For population mean, we use the following formula,

μ = ⅀ X/N

Where,

μ = population mean

⅀x= the sum of all the values in the population data set

n= the total number of values in the population data set.

**When should you use mean, median, and mode**

- Median should be used as a measure of central tendency when:
- There are fewer extreme values in a data set.
- There are missing values in the data.
- The data can be ordered, such as in interval, ratio, and ordinal data.
- Mean should be used on interval and ratio levels of measurement.
- The mode can be used when data is nominal, or in some cases, ordinal.

**FAQs About Central Tendency**

There are three measures of central tendency that help you find the average or the middle value of data. They are mean, mode and median.

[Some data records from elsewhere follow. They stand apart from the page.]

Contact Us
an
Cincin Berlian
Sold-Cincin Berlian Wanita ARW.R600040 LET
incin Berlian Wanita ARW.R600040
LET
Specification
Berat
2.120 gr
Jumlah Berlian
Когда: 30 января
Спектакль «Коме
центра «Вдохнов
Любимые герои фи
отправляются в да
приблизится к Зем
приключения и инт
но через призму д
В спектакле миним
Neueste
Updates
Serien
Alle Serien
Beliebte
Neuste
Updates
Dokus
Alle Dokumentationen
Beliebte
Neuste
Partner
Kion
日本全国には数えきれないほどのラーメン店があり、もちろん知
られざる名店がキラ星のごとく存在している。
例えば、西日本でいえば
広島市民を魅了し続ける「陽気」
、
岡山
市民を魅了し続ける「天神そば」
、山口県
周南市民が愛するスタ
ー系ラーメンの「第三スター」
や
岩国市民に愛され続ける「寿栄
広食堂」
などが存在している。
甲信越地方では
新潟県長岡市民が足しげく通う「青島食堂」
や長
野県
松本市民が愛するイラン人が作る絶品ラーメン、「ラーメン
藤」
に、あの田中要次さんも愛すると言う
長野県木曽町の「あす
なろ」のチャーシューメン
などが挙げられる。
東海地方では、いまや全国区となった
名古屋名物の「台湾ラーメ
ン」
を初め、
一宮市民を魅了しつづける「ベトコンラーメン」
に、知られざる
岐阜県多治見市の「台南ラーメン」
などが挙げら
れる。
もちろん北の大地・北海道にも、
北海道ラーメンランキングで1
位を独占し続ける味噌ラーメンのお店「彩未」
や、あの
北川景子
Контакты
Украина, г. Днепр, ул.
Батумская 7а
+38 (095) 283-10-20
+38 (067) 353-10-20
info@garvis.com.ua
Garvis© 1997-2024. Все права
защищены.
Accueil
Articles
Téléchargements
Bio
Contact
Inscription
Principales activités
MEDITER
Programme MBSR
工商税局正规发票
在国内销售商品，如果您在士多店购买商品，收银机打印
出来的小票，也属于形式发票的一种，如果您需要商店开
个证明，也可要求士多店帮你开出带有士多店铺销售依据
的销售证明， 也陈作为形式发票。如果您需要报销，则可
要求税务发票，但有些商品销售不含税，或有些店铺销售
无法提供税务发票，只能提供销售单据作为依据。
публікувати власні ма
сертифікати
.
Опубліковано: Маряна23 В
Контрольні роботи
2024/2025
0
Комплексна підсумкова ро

**Mean:** Also called the average, mean is the sum of all values divided by the total number of values. For example, the mean of 2 and 3 will be 2+3 /2 = 2.5

**Median:** Median is the middle term in a data set. The median in the following data set, 2,3,4,5,6, would be 4 since it’s the value in the center.

**Mode: **The recurring term in a data set. Mode of the following data set, 1,2,2,3 would be 2 since it appears most times.

The type of measure of central tendency you want to use depends on your data type.

- For nominal data, you can use mode.
- For ordinal data, you can use both mode and median.
- For interval and ratio data, you can use mode, median, and mean.

The most frequently used measure of central tendency is the mean because it gives you the overall average of your data set.